Image comparison data

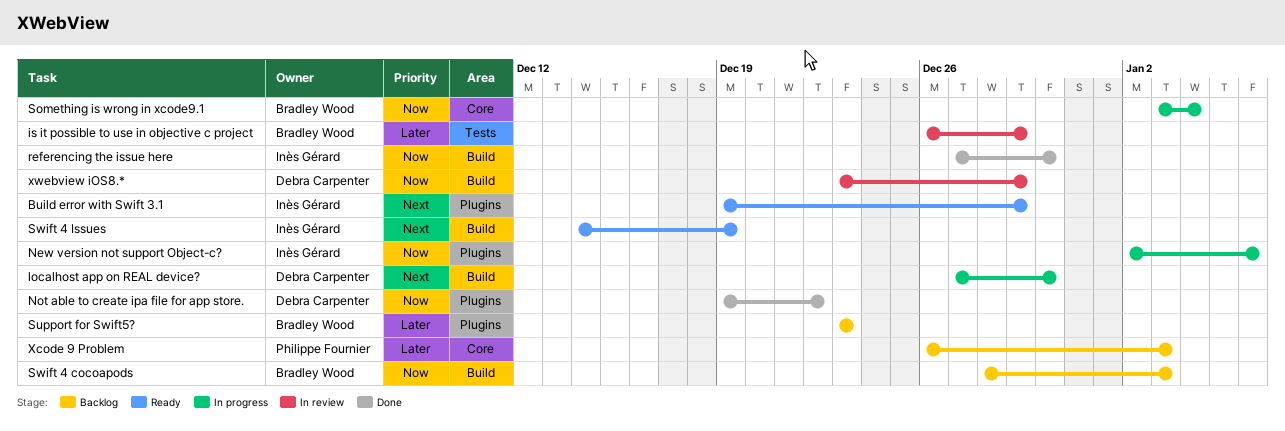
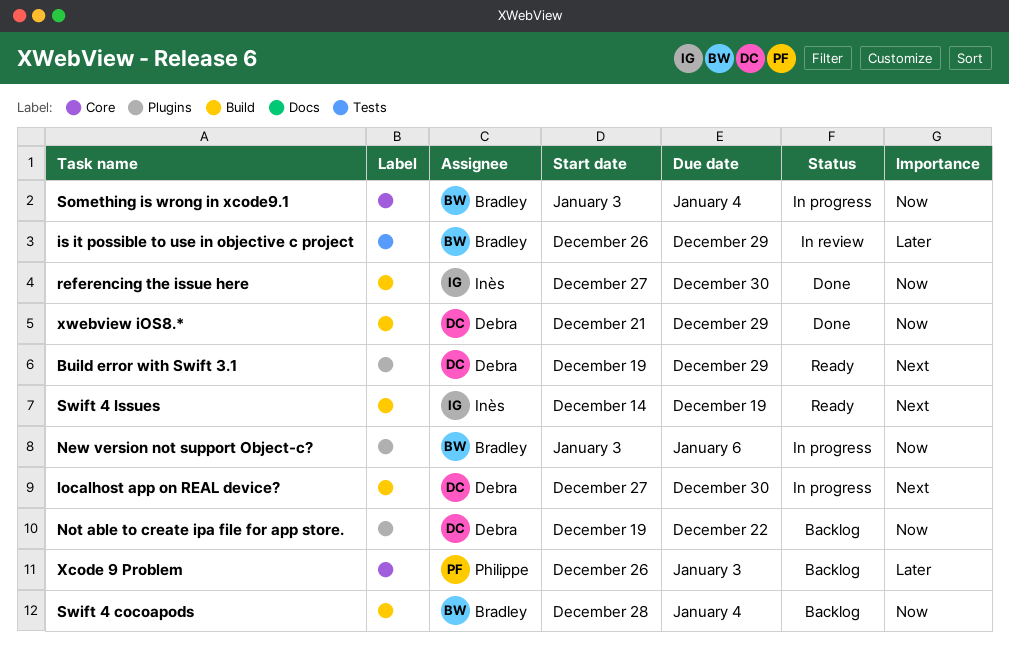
Build error with Swift 3.1, owner: Inès Gérard -> Debra Carpenter
New version not support Object-c?, owner: Inès Gérard -> Bradley Wood
New version not support Object-c?, start: Jan 2 -> Jan 3
Not able to create ipa file for app store., status: Done -> Backlog
Support for Swift5?: present -> none
Swift 4 cocoapods, due: Jan 3 -> Jan 4
xwebview iOS8.*, status: In review -> Done
xwebview iOS8.*, start: Dec 23 -> Dec 21

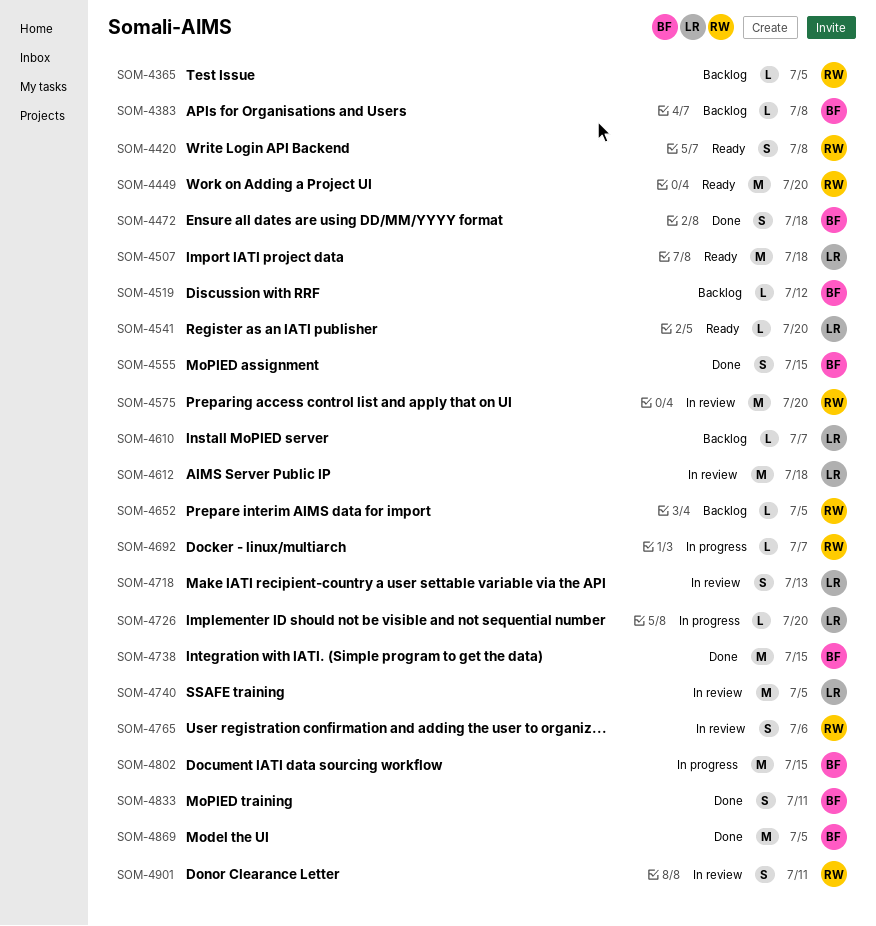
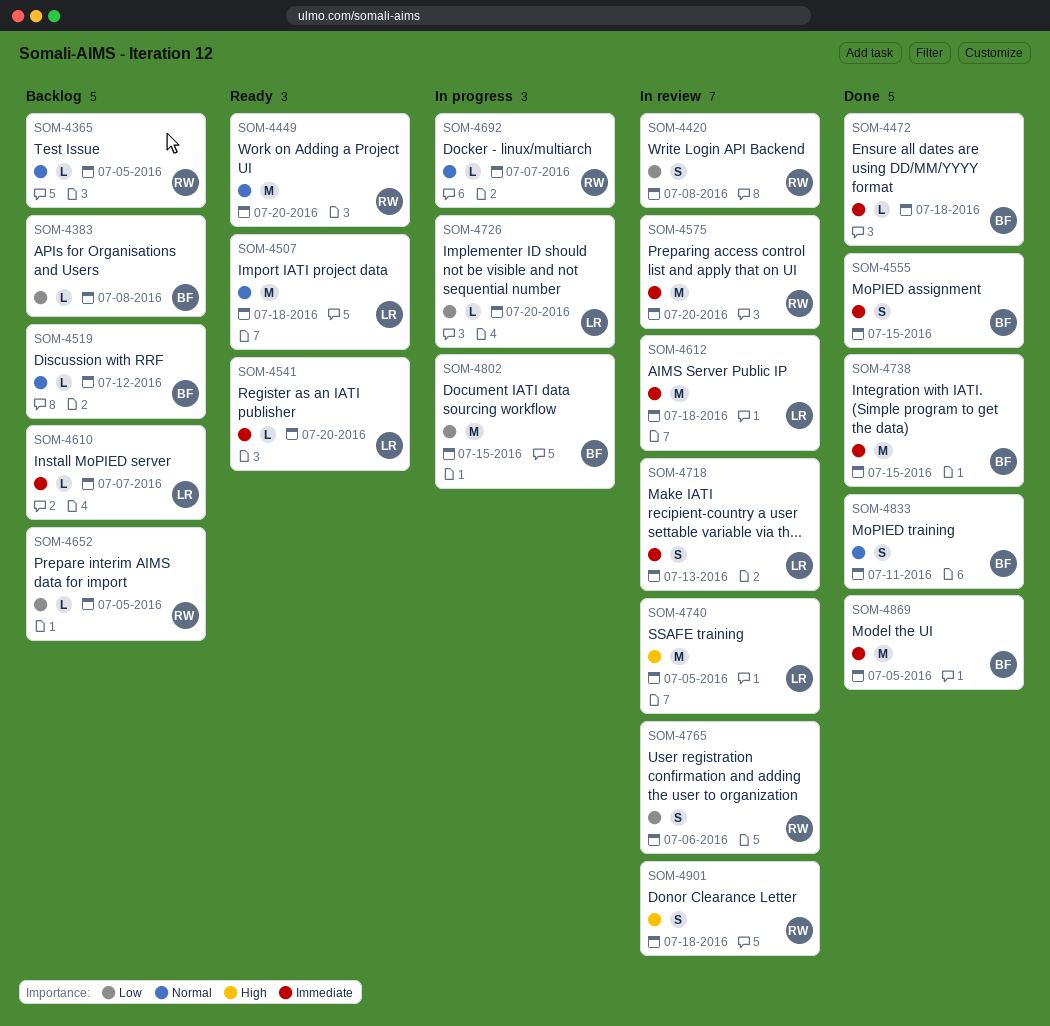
SOM-4420, status: Ready -> In review
SOM-4472, estimate: S -> L
SOM-4901, due: Jul 11 -> Jul 18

* **HOW TO COMPLETE THIS TASK**
In the records above, find the line that contains "Support for Swift5?: present -> none". Print it and every later line exactly, omitting the pictures.

* **SOLUTION BELOW**
Support for Swift5?: present -> none
Swift 4 cocoapods, due: Jan 3 -> Jan 4
xwebview iOS8.*, status: In review -> Done
xwebview iOS8.*, start: Dec 23 -> Dec 21

SOM-4420, status: Ready -> In review
SOM-4472, estimate: S -> L
SOM-4901, due: Jul 11 -> Jul 18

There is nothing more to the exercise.